• TASK: Condense the paragraph of the Cynegeirus text that starts "Contemporary Athenian custom dictated" into a short list of its main points.

In 490 BC, Cynegeirus and his brothers Aeschylus and Ameinias fought to defend Athens against Darius's invading Persian army at the Battle of Marathon.
According to Plutarch, Cynegeirus was one of the Athenian Generals.

Despite their numerical superiority, the Persians were routed and fled to their ships. The Athenians pursued them, and Cynegeirus in his attempt to hold on the stern of a Persian ship with his bare hands had his hand cut off with an axe and died.
According to another version of his death, recorded by the Roman historian Justin, when Cynaegyrus lost his right hand, he grasped the enemy's vessel with his left, but Persians cut off this hand too. Here the hero, having successively lost both his hands, hangs on by his teeth, and even in his mutilated state fought desperately with the last mentioned weapons, "like a rabid wild beast!"
The Suda encyclopedia writes that Cynaegirus held the ship with his right hand, when the hand was cut off, he held it with his left and when this hand was also cut he fell and died.

This episode inspired the ancient Greek painter Polygnotus, who painted it the Stoa Poikile in Athens in 460 BC, which the ancient traveler and geographer Pausanias described in his 2nd century AD work. Pliny in his Natural History (35.57) mentions that Panaenus, in his painting of the Battle at Marathon, rendered a portrait of Cynaegirus on the field.

The incident of the heroic death of Cynaegeirus became an emblem of cultural memory in ancient Greece and was described in literature in order to inspire patriotic feelings to future generations.

Contemporary Athenian custom dictated that the city choose a man held in high regard to deliver an oration over the war dead at the end of public funeral rites. Polemon of Laodicea, a sophist flourishing six centuries after the event, imagined the aftermath of the battle to have occasioned a public dispute between the fathers of Cynaegeirus and Callimachus before an Athenian assembly to decide which should give such an oration over the Marathon dead; using this fictional situation to exercise his rhetorical skill, Polemon made declamations for each litigant.

At Elefsina there is a monument dedicated to him.

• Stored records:
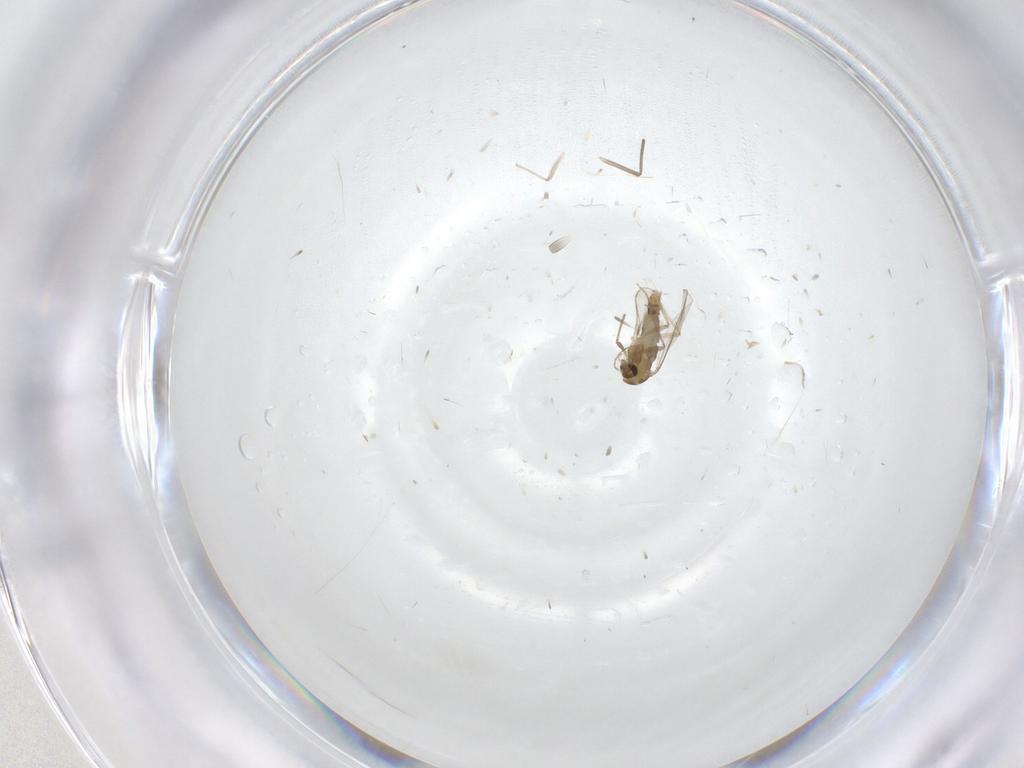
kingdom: Animalia
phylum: Arthropoda
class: Insecta
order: Diptera
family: Chironomidae
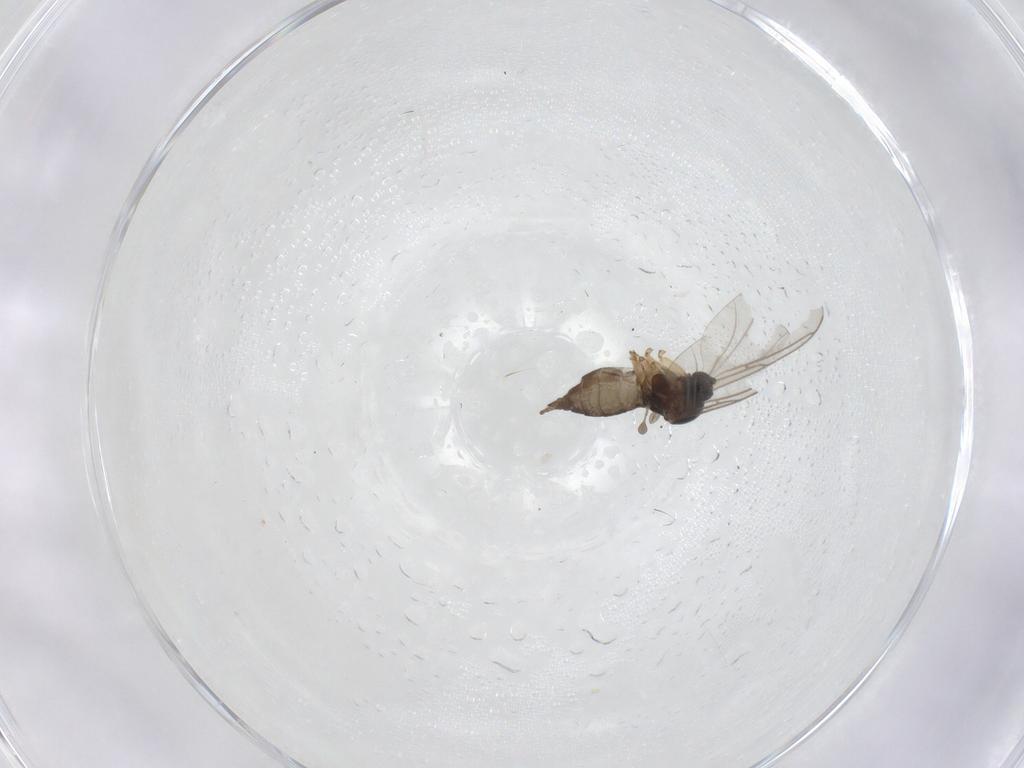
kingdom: Animalia
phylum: Arthropoda
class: Insecta
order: Diptera
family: Sciaridae
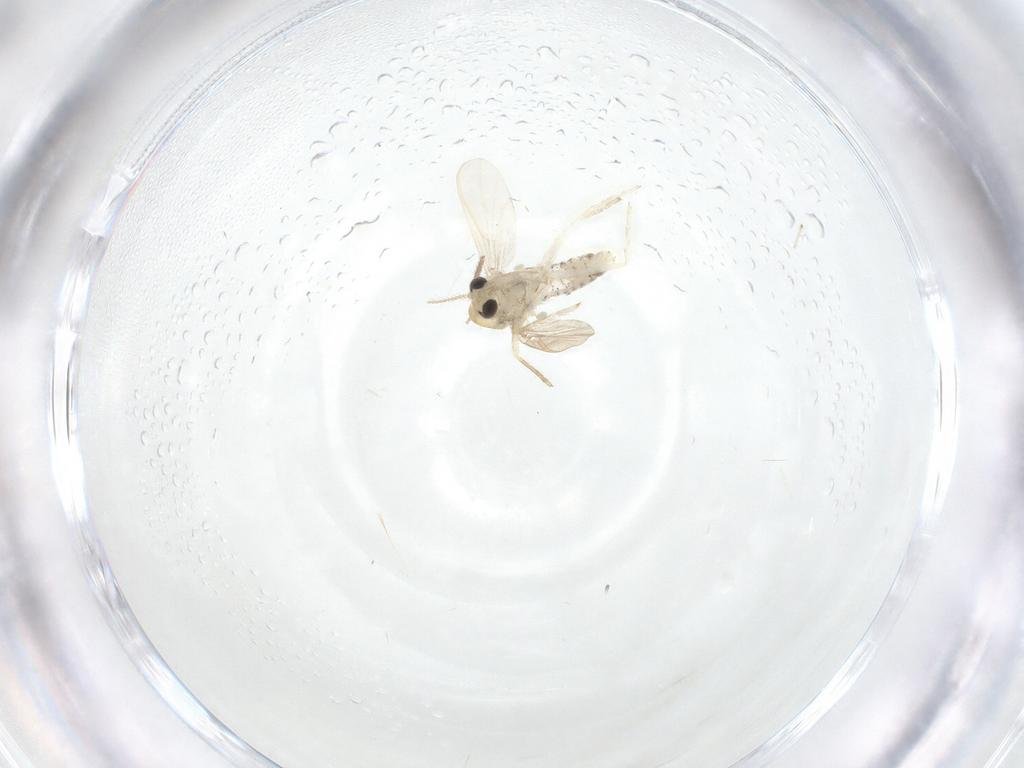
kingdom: Animalia
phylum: Arthropoda
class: Insecta
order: Diptera
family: Phoridae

• REPLY:
- By Athenian custom at the time, the city picked a highly respected man to give a speech over the war dead at the end of public funeral rites.
- Polemon of Laodicea, a sophist active six centuries after the battle, imagined a public dispute before an Athenian assembly between the fathers of Cynaegeirus and Callimachus over which of them should give that speech for the Marathon dead.
- Polemon used this made-up situation to practice his rhetorical skill, writing speeches for each side.